── RECORDED DATA
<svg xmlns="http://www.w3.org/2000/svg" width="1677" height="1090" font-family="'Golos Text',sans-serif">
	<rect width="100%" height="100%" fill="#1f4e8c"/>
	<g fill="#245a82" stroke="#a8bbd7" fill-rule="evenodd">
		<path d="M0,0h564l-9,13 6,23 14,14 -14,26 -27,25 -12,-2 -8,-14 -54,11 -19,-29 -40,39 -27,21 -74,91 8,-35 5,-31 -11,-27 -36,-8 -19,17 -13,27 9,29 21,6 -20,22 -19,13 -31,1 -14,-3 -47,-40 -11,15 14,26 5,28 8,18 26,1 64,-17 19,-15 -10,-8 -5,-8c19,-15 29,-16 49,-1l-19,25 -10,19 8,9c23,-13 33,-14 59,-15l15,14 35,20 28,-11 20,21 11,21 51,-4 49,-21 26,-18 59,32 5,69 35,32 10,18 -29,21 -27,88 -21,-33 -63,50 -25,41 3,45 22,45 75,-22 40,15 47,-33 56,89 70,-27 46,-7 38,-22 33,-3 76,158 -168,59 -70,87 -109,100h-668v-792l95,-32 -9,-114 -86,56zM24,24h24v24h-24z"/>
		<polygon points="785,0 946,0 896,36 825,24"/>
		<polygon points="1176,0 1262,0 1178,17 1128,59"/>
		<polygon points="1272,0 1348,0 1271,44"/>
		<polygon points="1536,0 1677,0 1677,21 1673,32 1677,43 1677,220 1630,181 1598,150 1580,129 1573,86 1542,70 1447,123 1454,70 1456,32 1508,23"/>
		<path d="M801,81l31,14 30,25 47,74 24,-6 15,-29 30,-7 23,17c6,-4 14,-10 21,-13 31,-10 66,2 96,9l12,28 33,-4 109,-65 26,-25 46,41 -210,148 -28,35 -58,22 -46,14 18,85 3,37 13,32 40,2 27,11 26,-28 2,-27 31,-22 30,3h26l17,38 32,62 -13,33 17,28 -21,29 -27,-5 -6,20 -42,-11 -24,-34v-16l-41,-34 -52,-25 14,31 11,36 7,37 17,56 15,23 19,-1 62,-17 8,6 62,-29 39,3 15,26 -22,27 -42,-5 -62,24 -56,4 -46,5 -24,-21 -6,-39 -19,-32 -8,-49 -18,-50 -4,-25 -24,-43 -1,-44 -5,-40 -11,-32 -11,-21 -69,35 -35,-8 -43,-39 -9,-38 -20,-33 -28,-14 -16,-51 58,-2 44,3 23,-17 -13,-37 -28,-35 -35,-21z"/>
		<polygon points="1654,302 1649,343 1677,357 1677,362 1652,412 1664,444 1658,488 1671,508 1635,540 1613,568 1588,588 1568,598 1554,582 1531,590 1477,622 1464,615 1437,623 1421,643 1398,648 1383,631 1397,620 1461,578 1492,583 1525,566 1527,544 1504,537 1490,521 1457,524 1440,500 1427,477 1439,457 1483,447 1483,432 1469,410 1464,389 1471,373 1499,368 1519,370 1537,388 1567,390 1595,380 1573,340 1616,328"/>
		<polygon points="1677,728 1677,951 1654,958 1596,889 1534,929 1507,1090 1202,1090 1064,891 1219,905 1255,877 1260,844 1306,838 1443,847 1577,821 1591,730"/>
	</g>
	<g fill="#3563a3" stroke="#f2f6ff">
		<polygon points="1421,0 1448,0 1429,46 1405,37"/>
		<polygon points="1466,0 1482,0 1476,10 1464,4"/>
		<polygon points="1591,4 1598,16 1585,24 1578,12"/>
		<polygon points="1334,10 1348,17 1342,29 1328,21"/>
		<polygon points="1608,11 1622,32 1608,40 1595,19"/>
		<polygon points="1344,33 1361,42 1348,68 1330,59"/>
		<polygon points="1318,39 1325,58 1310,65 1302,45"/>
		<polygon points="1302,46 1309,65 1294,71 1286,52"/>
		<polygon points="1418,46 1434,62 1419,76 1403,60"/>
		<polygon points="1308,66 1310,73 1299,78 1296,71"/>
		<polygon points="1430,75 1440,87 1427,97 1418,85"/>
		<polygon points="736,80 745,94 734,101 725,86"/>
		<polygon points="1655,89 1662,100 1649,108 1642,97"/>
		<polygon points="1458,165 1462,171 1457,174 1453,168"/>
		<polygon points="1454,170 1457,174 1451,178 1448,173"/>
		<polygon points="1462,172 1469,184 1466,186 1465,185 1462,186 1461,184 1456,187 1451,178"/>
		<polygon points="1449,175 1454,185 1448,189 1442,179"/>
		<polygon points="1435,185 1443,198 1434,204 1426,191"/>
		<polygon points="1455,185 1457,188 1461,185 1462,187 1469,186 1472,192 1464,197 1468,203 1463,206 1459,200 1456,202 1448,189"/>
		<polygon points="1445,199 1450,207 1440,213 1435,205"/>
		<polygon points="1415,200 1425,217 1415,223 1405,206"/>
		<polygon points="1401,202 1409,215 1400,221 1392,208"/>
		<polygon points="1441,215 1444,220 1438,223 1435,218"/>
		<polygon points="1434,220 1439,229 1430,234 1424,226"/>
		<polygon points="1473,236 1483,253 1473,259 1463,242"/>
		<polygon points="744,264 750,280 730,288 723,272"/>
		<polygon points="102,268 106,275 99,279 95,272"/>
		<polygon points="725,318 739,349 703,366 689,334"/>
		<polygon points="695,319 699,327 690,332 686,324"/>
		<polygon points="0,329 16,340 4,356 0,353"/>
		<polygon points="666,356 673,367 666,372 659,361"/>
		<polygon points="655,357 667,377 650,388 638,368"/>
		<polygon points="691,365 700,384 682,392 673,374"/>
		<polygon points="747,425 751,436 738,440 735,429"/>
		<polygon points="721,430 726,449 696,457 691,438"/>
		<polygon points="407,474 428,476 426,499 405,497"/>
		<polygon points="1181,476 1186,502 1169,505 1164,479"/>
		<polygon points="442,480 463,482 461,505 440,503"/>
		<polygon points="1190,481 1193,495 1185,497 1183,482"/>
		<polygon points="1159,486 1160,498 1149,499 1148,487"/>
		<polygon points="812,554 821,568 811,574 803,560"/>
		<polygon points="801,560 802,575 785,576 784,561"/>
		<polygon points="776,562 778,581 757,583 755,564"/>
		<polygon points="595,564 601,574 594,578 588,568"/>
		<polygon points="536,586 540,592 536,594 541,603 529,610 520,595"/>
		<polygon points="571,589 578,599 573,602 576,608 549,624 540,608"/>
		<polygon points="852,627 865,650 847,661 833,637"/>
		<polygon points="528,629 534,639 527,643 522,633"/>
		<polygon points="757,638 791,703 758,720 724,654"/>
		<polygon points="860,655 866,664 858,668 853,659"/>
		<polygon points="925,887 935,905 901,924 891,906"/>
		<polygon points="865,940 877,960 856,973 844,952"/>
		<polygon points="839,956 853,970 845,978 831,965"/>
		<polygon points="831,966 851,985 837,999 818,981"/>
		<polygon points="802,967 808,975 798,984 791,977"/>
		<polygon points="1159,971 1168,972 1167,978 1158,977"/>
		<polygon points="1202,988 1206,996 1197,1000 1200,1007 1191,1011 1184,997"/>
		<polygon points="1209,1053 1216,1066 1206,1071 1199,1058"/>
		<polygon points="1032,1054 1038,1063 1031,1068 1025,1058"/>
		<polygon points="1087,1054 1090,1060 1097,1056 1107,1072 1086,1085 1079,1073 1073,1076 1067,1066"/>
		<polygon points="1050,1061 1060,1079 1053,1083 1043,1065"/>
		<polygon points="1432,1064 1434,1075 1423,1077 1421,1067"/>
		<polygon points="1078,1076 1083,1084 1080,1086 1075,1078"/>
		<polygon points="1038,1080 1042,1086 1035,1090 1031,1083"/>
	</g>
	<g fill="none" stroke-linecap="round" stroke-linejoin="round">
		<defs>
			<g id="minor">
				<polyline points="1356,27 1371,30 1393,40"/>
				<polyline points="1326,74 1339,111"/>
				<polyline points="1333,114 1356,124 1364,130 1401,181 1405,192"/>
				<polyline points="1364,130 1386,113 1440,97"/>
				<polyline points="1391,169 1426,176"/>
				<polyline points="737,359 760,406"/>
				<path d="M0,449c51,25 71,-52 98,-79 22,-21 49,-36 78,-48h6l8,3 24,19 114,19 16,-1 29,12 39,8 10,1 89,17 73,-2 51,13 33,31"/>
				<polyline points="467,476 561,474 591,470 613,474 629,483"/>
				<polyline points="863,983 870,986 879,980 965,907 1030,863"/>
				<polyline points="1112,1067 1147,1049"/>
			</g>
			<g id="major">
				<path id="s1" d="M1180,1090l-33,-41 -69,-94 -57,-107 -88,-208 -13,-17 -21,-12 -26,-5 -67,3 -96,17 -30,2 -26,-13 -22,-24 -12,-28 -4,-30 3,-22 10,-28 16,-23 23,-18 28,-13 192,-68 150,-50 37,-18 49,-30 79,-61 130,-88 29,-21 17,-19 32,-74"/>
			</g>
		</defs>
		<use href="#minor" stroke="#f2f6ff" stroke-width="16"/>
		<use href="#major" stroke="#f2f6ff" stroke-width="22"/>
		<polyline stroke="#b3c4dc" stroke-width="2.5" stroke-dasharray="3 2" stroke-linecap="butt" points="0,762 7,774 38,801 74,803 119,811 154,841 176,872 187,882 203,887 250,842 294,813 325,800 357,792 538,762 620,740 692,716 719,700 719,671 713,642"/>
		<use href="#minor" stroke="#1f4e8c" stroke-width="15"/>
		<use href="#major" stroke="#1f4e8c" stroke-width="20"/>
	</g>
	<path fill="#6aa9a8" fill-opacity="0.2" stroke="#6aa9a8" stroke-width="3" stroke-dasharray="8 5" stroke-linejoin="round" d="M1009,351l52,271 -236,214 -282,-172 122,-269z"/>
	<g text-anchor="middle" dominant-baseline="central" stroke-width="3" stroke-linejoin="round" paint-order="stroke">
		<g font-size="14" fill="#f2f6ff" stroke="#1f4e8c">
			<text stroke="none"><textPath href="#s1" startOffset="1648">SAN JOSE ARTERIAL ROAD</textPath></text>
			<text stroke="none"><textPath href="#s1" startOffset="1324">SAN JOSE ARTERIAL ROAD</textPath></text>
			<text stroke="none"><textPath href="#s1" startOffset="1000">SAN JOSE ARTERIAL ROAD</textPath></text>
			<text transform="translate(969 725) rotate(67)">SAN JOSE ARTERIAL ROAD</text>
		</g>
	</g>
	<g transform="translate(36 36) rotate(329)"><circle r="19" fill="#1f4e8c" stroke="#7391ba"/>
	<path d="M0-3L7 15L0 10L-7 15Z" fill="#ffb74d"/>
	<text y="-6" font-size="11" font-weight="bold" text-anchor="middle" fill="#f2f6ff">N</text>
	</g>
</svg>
────
● WHAT YOU HAVE TO DO:
Count each line of the material above that holds the word "size", and state the total with no other text.

● TASK RESULT:
2